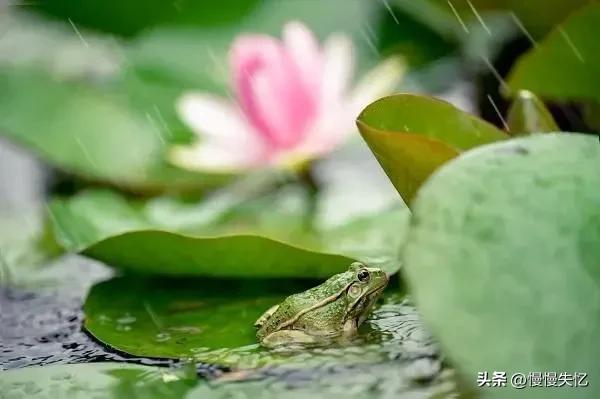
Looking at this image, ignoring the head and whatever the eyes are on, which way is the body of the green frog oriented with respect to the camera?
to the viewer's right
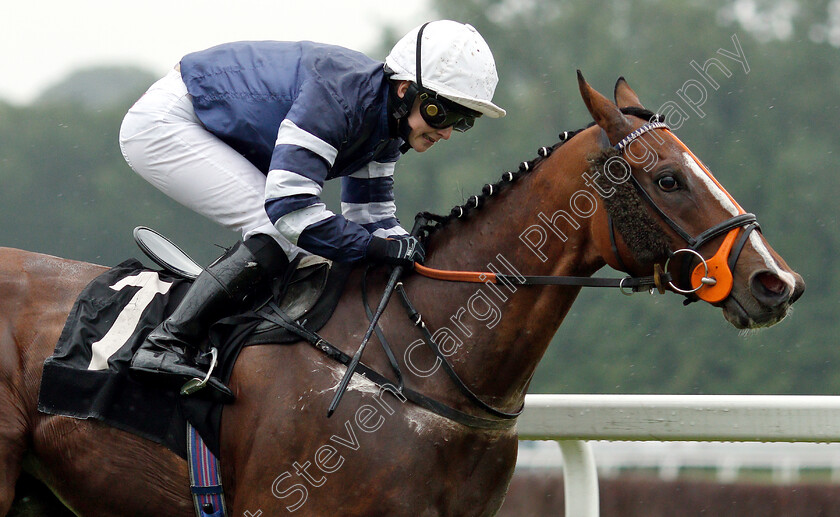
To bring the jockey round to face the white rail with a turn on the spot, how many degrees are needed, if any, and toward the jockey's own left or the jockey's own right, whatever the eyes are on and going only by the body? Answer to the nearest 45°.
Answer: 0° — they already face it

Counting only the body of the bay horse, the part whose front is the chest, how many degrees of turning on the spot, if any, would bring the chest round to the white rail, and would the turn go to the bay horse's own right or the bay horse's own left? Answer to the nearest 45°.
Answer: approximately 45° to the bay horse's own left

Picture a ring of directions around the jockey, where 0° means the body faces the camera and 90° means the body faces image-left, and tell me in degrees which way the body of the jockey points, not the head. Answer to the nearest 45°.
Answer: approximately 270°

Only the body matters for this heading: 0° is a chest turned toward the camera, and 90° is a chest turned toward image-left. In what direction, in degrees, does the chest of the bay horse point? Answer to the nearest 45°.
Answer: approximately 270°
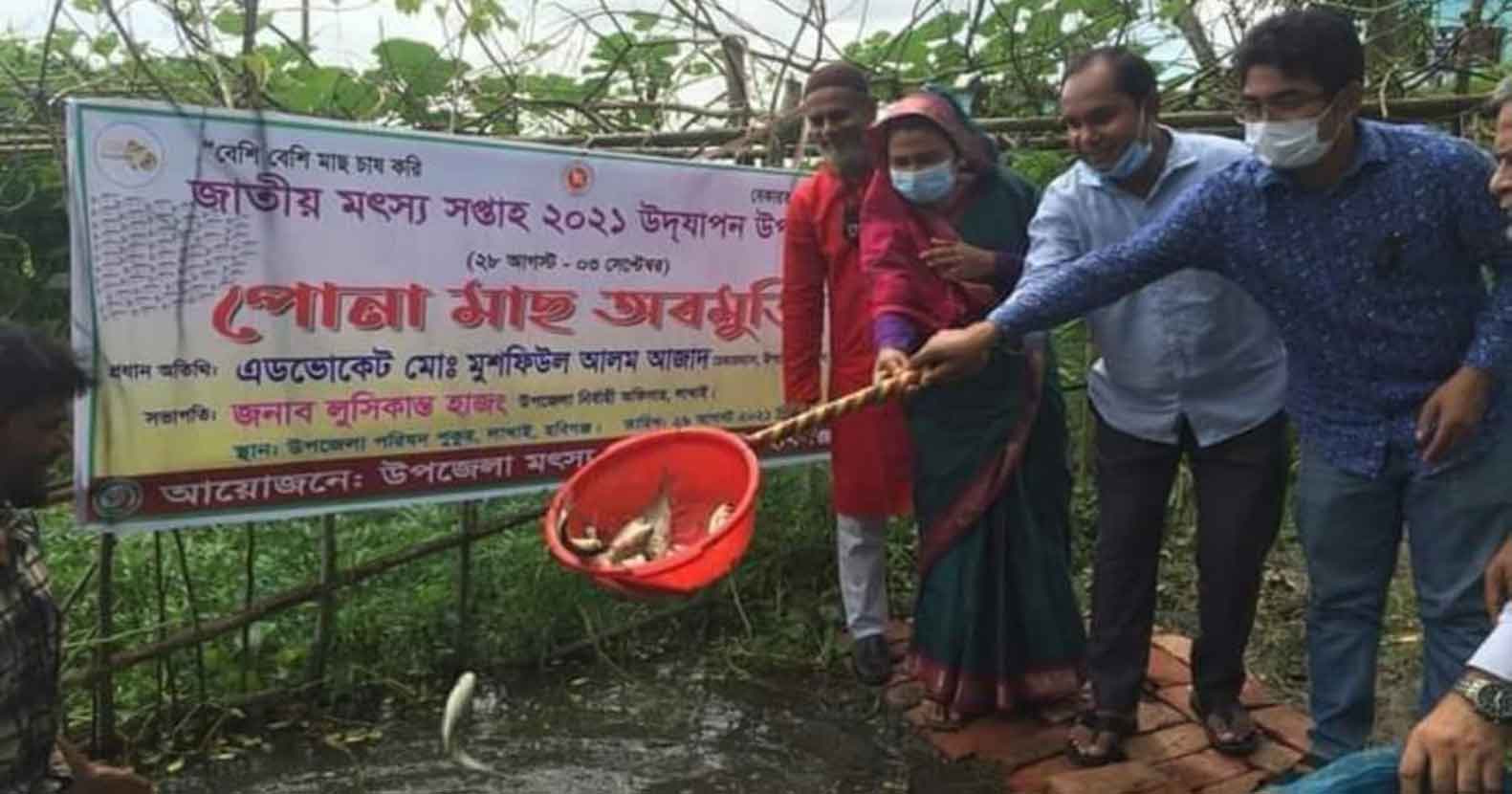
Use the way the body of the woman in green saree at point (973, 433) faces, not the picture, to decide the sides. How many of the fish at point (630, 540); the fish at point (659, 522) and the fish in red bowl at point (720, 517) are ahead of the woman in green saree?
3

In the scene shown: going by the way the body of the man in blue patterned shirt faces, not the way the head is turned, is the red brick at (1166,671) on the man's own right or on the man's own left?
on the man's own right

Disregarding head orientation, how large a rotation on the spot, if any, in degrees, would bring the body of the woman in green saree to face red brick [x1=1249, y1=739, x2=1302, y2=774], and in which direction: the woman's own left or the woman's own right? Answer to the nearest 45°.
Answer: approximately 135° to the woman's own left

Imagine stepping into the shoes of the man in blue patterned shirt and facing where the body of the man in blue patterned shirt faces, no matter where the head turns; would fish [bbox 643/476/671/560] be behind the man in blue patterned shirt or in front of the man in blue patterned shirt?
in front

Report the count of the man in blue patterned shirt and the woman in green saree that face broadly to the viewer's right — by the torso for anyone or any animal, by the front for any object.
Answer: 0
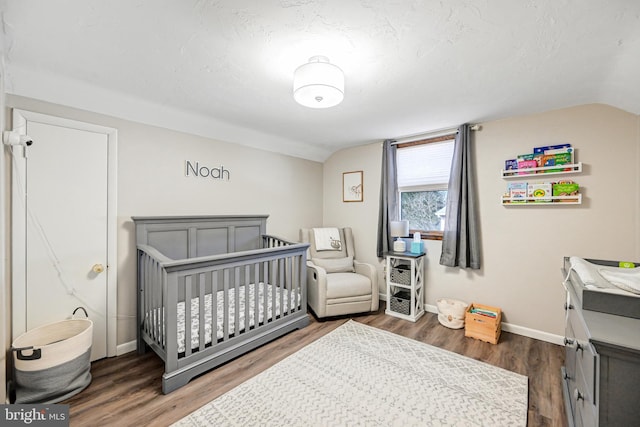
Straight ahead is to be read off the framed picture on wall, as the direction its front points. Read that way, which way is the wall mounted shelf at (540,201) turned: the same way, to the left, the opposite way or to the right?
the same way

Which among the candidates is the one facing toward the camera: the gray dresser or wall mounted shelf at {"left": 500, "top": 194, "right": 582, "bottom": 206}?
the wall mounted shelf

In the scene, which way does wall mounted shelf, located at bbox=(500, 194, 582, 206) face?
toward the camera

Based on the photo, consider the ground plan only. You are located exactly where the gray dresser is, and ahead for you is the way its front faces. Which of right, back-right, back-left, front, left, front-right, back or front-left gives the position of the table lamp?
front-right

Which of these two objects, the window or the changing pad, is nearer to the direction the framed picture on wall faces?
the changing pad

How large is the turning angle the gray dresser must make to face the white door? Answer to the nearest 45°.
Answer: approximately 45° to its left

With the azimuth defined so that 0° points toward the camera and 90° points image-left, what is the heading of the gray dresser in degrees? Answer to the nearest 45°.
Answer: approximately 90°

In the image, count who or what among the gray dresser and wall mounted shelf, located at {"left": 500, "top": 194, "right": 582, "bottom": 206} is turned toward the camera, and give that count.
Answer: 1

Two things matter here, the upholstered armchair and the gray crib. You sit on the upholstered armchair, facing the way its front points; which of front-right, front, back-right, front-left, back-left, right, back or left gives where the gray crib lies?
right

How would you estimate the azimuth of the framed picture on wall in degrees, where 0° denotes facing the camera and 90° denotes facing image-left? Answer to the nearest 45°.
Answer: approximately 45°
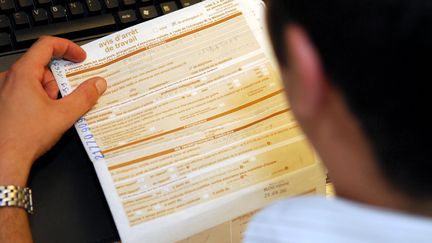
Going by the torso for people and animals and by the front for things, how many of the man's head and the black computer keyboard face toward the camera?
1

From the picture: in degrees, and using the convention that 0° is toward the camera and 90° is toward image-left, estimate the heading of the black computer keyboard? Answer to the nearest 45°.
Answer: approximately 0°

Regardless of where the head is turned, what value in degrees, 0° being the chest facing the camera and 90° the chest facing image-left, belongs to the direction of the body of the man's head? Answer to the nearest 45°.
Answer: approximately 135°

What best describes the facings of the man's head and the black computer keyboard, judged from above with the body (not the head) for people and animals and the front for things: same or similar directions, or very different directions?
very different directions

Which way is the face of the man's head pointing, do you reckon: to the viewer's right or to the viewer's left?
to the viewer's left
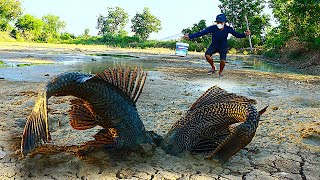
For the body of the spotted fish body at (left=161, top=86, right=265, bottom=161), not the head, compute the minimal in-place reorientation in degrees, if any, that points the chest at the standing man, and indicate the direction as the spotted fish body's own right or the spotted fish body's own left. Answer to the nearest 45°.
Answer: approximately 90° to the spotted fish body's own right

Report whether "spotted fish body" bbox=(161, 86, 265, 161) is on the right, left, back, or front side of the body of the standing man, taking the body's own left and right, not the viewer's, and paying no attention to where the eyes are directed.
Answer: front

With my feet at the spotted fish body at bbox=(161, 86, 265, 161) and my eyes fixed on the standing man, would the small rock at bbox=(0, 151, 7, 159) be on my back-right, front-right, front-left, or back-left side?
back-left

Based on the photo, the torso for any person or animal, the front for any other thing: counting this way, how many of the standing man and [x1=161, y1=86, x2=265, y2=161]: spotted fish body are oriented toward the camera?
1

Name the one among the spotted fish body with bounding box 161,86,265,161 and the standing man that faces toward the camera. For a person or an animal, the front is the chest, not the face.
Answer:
###
> _Problem description_:
Swap every "white rail" in these lines for "wooden fence" and write the lines out again with nothing else changed. Leave the pictures out.

> _Answer box_:
Looking at this image, ignoring the head and whatever the eyes are on, which way is the body of the green frog oriented with respect to the camera?
to the viewer's right
To bring the jockey round to face the wooden fence with a turn on the spot, how many degrees are needed, if any, and toward the jockey's own left or the jockey's own right, whatever the eyes are on and going only by the body? Answer to the nearest 45°.
Answer: 0° — they already face it

Counting only the body of the bay horse, the part whose front is the chest, how many degrees of turning on the spot, if any, would bring the chest round to the wooden fence, and would the turn go to the bay horse's own right or the bay horse's own left? Answer to the nearest 45°.
Answer: approximately 45° to the bay horse's own left

Picture a ring of directions around the jockey, where 0° means the body faces the camera and 90° means the body faces image-left, and tell me in degrees which way the body of the jockey points, not the head. Answer to the nearest 45°.
Answer: approximately 270°

Only the body matters for this heading: 0° is a chest turned toward the camera, and 90° is a chest turned toward image-left. In what direction, in degrees, does the chest of the bay horse point? Answer to the nearest 45°.
Answer: approximately 270°
Use the way the body of the woman in green saree at point (973, 433) faces, not the picture, to decide the sides. How many of the fish at point (630, 540); the fish at point (659, 522) and the fish in red bowl at point (720, 517) are ahead of the woman in green saree?
3

In the scene shown: going by the way the body of the man in blue patterned shirt faces, not the way the head is turned, is the red brick at (1166,671) on the man's own right or on the man's own left?
on the man's own right

Disregarding head orientation, how large a rotation on the spot, if any, in degrees, would bring the body of the woman in green saree to face red brick [x1=1249, y1=739, x2=1302, y2=774], and in which direction: the woman's own left or the woman's own right? Answer to the nearest 45°.
Answer: approximately 135° to the woman's own left

Imagine stepping into the shoes of the man in blue patterned shirt and facing where the body of the man in blue patterned shirt faces, no matter where the head turns; would fish [bbox 643/476/671/560] be behind the man in blue patterned shirt or in front of the man in blue patterned shirt?
in front

Report the count of the man in blue patterned shirt and the woman in green saree that face broadly to the viewer's right — by the torso for anyone or any animal, by the front for any object.
Answer: 0
Straight ahead is to be read off the framed picture on wall, as the direction its front points. Read that way, which way is the wall mounted shelf at (540,201) turned: the same way, to the left, the opposite way or to the right?
the same way

Which among the candidates is the one facing toward the camera: the gray dresser or wall mounted shelf at {"left": 500, "top": 194, "right": 582, "bottom": 206}?
the wall mounted shelf

In the scene, which way does wall mounted shelf, located at bbox=(500, 194, 582, 206) face?
toward the camera

Based on the photo, consider the ground plan only. You are located exactly where the gray dresser is, and ahead for you is the way its front faces. Which of right, back-right, back-left, front, left, front-right, back or front-left gives the position of the table lamp?
front-right

Which of these two objects, the window or the changing pad, is nearer to the direction the framed picture on wall faces?
the changing pad

How large is the turning angle the gray dresser must make to face the white door? Answer to the nearest 45°.
Answer: approximately 45° to its left

With the azimuth defined so that 0° points toward the camera and 90° points image-left, what is the heading of the gray dresser in degrees? Answer to the nearest 45°.
Answer: approximately 90°

In the image, count who or what among the gray dresser and wall mounted shelf, located at {"left": 500, "top": 194, "right": 582, "bottom": 206} is turned toward the camera, and give that count.
Answer: 1

Two things matter here, the upholstered armchair and the gray crib. You sit on the upholstered armchair, facing the way its front points; which of front-right, front, back-right, front-left, back-left, right, back or left gives where the gray crib lies?
right

How would you estimate the azimuth of the framed picture on wall in degrees, where 0° denotes facing the camera and 90° denotes facing image-left? Answer to the nearest 45°.
Answer: approximately 45°
Going by the torso for people and animals and by the front for things, how many of the man's head and the black computer keyboard face toward the camera?
1

From the picture: in degrees, and using the convention that 0° is toward the camera and 90° is toward image-left, estimate the heading of the black computer keyboard? Answer to the nearest 45°.
Answer: approximately 0°

Regardless of where the head is turned, what value in degrees, 0° being the chest facing the camera and 90° the chest facing image-left, belongs to the direction of the body of the man's head? Answer to the nearest 45°.
Answer: approximately 135°

What best describes the facings of the man's head and the black computer keyboard, judged from above with the body (not the head) for people and animals and the front for things: same or similar directions, or very different directions?
very different directions

Which way is the face of the man's head pointing, do you reckon: to the viewer's right or to the viewer's left?
to the viewer's left
For the body of the spotted fish body at (left=161, top=86, right=265, bottom=161), not the head, compute the minimal in-place reorientation in degrees, if any, that points the chest at the standing man, and indicate the direction as the spotted fish body's own right or the spotted fish body's own left. Answer to the nearest 45°.
Answer: approximately 90° to the spotted fish body's own right

Report whether "spotted fish body" bbox=(161, 86, 265, 161) is on the right, left, back, or front side of the body of the standing man, taking the body's own left and right, not the viewer's, and paying no attention to where the eyes are directed.
Answer: front

With my feet at the spotted fish body at bbox=(161, 86, 265, 161) and my eyes fixed on the standing man, would the small rock at bbox=(0, 151, 7, 159) be on my back-right, front-right, front-left, or back-left side?
back-left

Based on the photo, the torso for any person or animal, the front for any other thing: counting this way, how many of the standing man and [x1=161, y1=86, x2=265, y2=161]: spotted fish body are oriented toward the camera?
1

Name the one among the spotted fish body with bounding box 161,86,265,161 and the standing man that faces toward the camera. For a person or an animal, the front is the chest, not the face.
Answer:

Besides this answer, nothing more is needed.